A Cross-Shore Transport "Shape Function" for High Energy Beaches

Field measurements of cross- shore velocities were obtained, using electromagnetic current meters from morphodynamically reflective intermediate and dissipative macrotidal beach sites during high  energy conditions. The dominant velocity moments outside the surf zone were found to predict (1) onshore transport associated with the short wave skewness. (2) onshore transport associated with short wave stirring and transport by a weak mean onshore flow and (3) offshore transport due to short wave stirring in long wave troughs. lnside the surf zone the dominant velocity moments predicted (1) offshore transport caused by both short and long wave stirring and subsequent offshore transport by the undertow, (2) weak onshore transport associated with the short wave skewness, and (3) at the dissipative site, offshore transport associated with the long wave skewness.
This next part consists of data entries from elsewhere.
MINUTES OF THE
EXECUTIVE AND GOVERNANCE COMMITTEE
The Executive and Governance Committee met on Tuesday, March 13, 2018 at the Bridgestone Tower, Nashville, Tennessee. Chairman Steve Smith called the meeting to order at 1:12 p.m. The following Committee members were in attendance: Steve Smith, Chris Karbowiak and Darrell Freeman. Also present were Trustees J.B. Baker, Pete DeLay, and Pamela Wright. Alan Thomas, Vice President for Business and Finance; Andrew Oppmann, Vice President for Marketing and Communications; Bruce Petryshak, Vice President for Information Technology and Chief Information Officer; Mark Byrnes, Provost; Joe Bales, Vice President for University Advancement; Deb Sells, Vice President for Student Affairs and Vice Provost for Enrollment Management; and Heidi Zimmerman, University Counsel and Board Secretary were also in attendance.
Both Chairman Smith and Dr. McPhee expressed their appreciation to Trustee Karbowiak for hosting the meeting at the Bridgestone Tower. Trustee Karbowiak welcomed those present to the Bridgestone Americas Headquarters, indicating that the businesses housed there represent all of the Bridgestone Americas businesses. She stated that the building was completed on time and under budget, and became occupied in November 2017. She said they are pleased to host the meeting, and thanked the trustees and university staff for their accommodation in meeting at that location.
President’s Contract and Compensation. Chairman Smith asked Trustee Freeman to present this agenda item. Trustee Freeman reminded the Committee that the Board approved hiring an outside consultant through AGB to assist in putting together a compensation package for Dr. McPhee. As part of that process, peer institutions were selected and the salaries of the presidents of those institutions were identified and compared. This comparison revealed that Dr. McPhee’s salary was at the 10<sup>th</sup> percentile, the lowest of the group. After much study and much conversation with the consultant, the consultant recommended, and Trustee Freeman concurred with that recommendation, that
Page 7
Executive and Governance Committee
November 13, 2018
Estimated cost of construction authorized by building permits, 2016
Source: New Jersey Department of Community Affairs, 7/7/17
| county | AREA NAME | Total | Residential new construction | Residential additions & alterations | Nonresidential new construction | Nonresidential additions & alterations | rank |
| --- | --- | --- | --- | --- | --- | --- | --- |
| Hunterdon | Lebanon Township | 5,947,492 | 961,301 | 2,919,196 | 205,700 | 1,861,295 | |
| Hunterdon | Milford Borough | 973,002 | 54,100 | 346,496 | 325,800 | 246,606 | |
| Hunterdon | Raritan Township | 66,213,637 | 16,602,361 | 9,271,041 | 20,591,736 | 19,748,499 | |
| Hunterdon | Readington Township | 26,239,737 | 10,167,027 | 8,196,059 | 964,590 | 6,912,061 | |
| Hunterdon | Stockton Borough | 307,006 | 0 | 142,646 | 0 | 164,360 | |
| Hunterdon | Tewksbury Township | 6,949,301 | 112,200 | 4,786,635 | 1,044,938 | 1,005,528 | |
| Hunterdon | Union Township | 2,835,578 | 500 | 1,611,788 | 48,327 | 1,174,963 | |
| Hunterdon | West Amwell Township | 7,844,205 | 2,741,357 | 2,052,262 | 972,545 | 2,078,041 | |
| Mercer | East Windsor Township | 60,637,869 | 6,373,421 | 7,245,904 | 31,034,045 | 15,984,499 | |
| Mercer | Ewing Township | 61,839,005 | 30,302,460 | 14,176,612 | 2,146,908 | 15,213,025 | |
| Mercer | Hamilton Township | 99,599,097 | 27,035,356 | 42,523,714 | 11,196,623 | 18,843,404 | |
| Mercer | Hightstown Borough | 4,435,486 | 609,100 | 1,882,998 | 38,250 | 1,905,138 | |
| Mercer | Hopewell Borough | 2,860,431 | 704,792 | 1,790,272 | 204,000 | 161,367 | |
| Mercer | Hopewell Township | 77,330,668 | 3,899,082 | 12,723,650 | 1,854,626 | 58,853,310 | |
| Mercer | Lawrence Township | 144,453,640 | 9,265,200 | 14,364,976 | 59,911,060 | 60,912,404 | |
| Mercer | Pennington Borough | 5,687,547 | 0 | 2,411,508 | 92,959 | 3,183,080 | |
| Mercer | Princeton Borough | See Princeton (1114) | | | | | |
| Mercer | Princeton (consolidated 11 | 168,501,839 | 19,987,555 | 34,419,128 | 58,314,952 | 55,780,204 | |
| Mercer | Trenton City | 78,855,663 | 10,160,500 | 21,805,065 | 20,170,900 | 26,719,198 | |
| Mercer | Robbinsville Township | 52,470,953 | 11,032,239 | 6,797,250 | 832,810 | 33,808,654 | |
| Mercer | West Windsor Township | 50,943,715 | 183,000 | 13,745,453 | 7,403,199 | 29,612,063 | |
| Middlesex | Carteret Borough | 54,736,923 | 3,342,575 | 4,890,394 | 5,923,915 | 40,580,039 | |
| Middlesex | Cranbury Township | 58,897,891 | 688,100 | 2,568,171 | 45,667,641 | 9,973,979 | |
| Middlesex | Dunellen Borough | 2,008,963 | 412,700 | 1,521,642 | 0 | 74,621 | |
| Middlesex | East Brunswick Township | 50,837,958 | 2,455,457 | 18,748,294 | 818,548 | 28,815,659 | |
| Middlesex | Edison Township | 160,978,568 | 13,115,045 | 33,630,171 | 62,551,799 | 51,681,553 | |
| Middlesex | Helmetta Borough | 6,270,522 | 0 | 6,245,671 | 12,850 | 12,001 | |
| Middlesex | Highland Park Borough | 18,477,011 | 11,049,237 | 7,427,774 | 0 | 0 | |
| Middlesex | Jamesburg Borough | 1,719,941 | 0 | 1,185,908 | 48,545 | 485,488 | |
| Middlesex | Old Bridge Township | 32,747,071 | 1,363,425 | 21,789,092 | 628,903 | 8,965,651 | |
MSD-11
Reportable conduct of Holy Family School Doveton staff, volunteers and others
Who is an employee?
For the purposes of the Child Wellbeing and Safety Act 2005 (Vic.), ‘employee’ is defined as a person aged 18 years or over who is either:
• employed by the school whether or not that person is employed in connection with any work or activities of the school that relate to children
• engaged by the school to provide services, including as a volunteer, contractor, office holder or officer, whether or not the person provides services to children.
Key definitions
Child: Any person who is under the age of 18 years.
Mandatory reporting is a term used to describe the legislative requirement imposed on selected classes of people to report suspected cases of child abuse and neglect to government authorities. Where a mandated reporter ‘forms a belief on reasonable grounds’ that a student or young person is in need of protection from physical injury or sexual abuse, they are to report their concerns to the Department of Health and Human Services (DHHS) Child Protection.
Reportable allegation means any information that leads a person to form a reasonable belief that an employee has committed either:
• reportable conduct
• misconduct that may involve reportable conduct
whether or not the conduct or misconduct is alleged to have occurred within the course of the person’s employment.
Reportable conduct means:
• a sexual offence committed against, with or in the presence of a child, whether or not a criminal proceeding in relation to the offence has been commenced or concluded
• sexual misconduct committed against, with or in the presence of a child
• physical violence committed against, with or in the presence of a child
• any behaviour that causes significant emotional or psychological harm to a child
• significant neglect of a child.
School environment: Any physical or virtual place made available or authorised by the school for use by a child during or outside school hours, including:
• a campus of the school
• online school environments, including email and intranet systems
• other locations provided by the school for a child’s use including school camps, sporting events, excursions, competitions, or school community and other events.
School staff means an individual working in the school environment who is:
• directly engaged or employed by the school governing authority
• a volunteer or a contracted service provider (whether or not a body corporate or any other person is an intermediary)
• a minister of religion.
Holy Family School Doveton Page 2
By plotting the normalised velocity moments for all the field sites against normalised depth, a second order polynomial shape function was produced for the total velocity moment, which predicts onshore  transport seaward of the surf zone decreasing in magnitude towards the breakpoint, and offshore transport inside the surf zone increasing in magnitude towards the shoreline. It is suggested that this shape function represents a quasi-universal cross-shore sediment transport spatial distribution curve for high energy beaches.